Mean age at death was 65 and 76.5% were male, with no important differences between groups.
Compared with healthy controls, Alzheimer's patients had significant tau buildup in all three wakefulness-promoting centers. They also had 74.84% (P=0.001) fewer locus coeruleus neurons and more than 60% loss of lateral hypothalamic area and tuberomammillary nucleus neurons.
Neuronal loss in corticobasal degeneration and PSP was milder in the locus coeruleus and undetectable in the lateral hypothalamic area and tuberomammillary nucleus. Despite neuronal loss being spared, the percentage of neurons synthesizing their corresponding neurotransmitter (tyrosine hydroxylase, orexin, or histidine decarboxylase) was reduced in PSP and corticobasal degeneration relative to healthy controls, similar to the Alzheimer brains.
These findings "support the idea that even symptomatic treatment for Alzheimer's disease can expand from the current ones tackling the cholinergic system to ones tackling other neurotransmitters such as orexin, noradrenaline, and histamine," Grinberg observed. "Such drugs exist, but they haven't been systematically tested in Alzheimer's disease yet."
The study has several limitations, the authors noted. The sample size was small. Participants were relatively young, and results may not apply to older Alzheimer's patients. Sex-related bias may have occurred since men outnumbered women, and whether people had sleep apnea before they died was unknown.

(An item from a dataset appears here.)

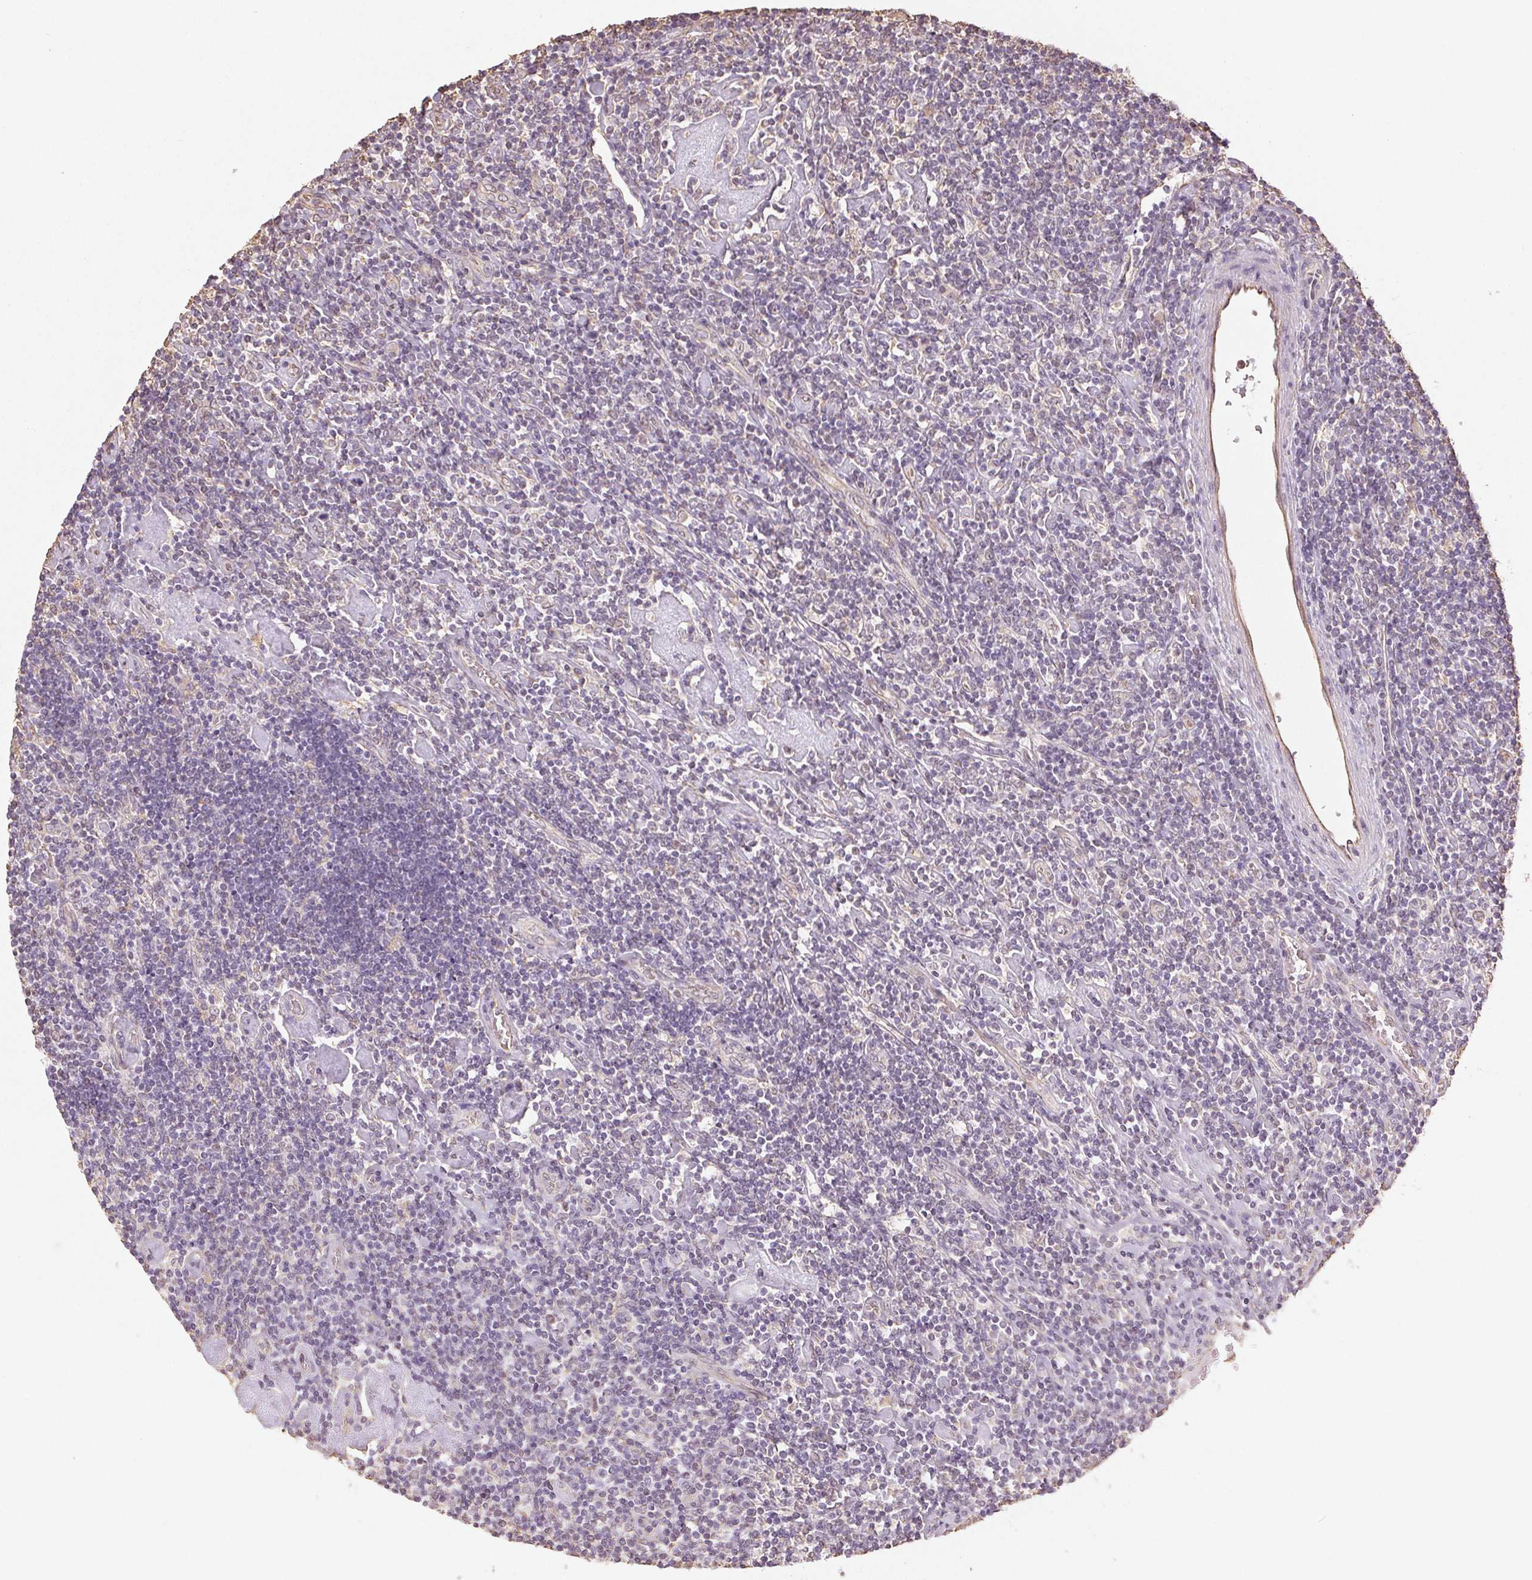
{"staining": {"intensity": "negative", "quantity": "none", "location": "none"}, "tissue": "lymphoma", "cell_type": "Tumor cells", "image_type": "cancer", "snomed": [{"axis": "morphology", "description": "Hodgkin's disease, NOS"}, {"axis": "topography", "description": "Lymph node"}], "caption": "There is no significant staining in tumor cells of Hodgkin's disease.", "gene": "COL7A1", "patient": {"sex": "male", "age": 40}}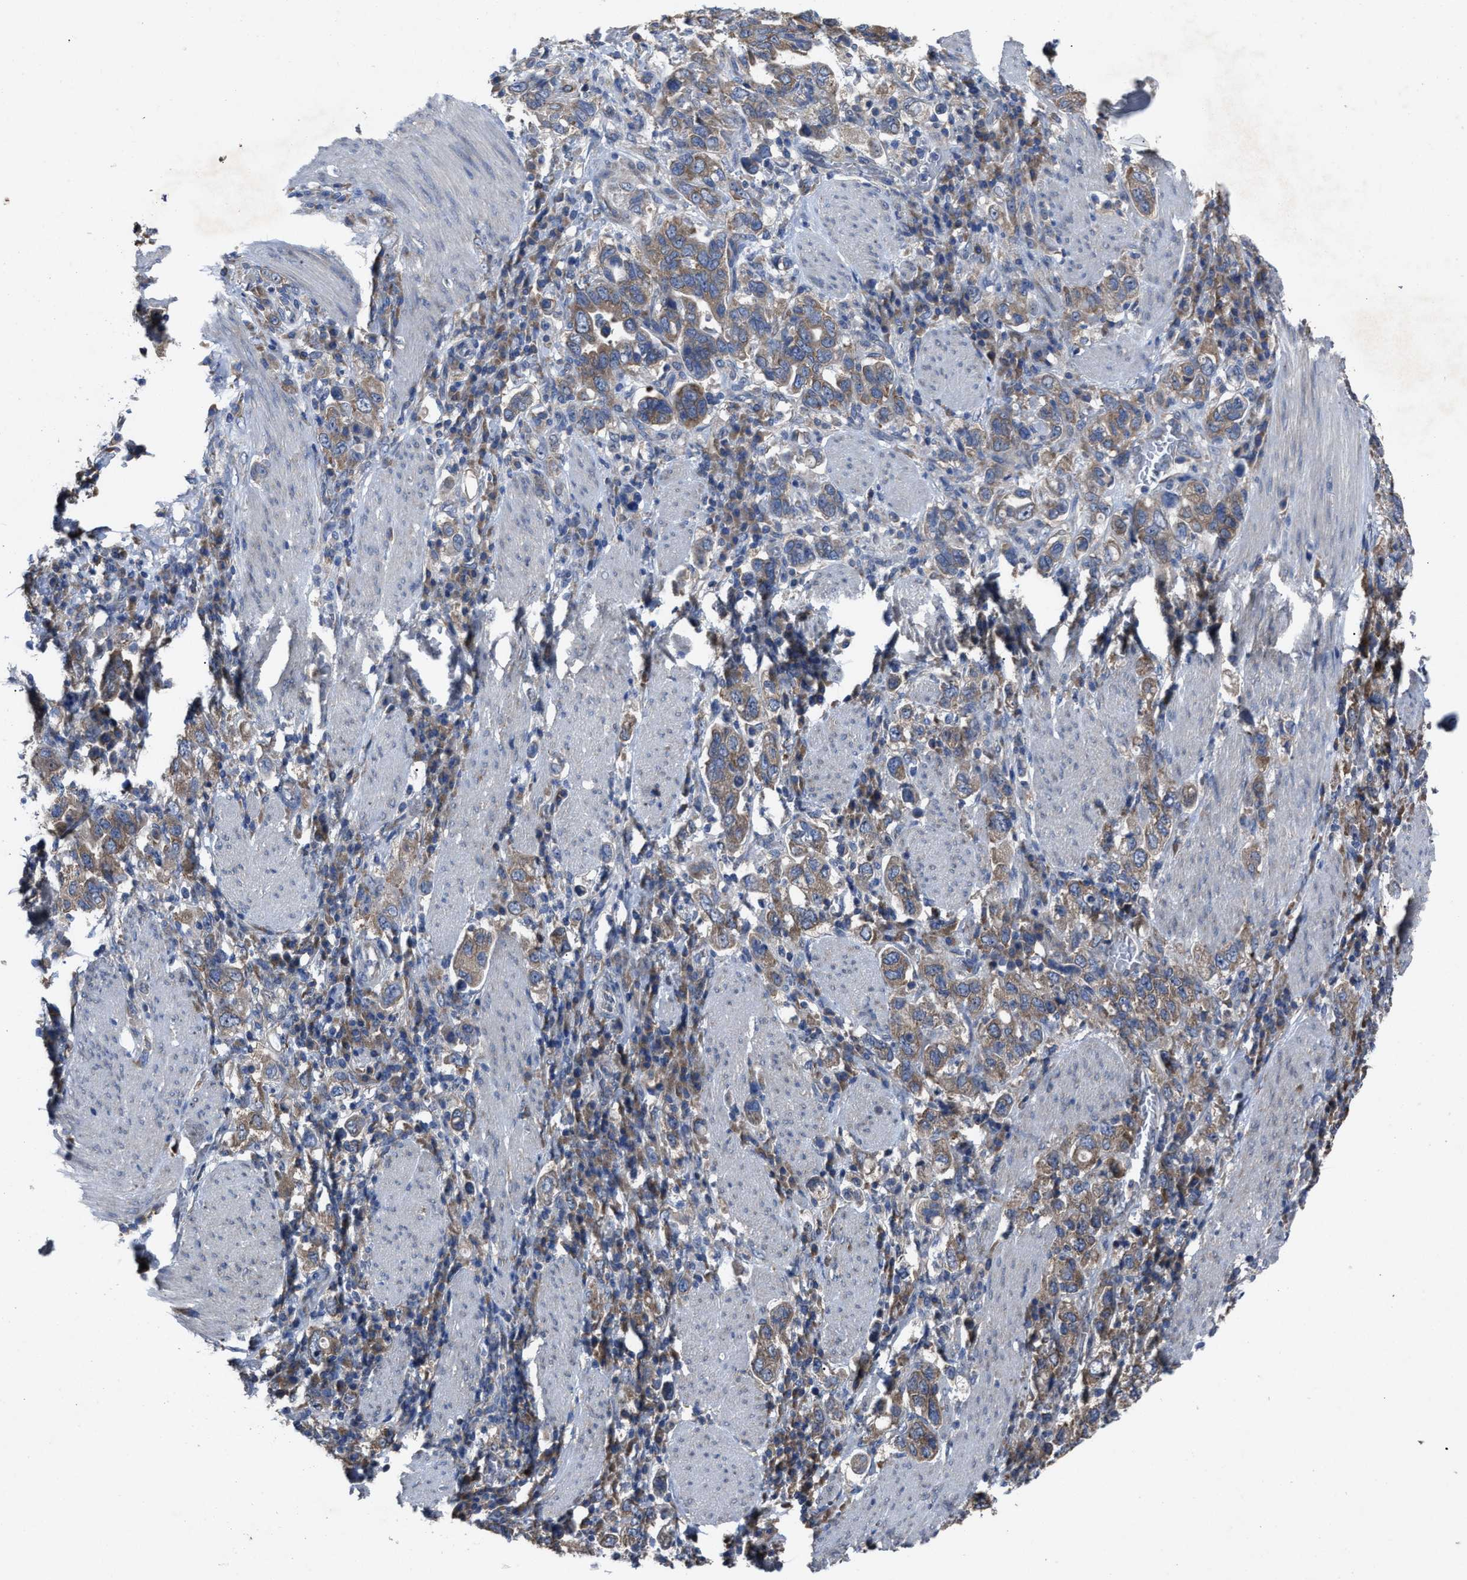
{"staining": {"intensity": "weak", "quantity": ">75%", "location": "cytoplasmic/membranous"}, "tissue": "stomach cancer", "cell_type": "Tumor cells", "image_type": "cancer", "snomed": [{"axis": "morphology", "description": "Adenocarcinoma, NOS"}, {"axis": "topography", "description": "Stomach, upper"}], "caption": "Immunohistochemical staining of human stomach cancer (adenocarcinoma) reveals low levels of weak cytoplasmic/membranous staining in about >75% of tumor cells.", "gene": "UPF1", "patient": {"sex": "male", "age": 62}}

Last Updated August 12, 2019

This study was supported by the Tau Consortium/Rainwater Charity Foundation and grants from the National Institutes of Health, the Global Brain Health Institute, and the São Paulo Research Foundation.
The researchers declared no conflicts of interest.

Primary Source

Alzheimer's & Dementia

Source Reference: Oh J, et al "Profound degeneration of wake-promoting neurons in Alzheimer's disease" Alzheimers Dement 2019; DOI: 10.1016/j.jalz.2019.06.3916.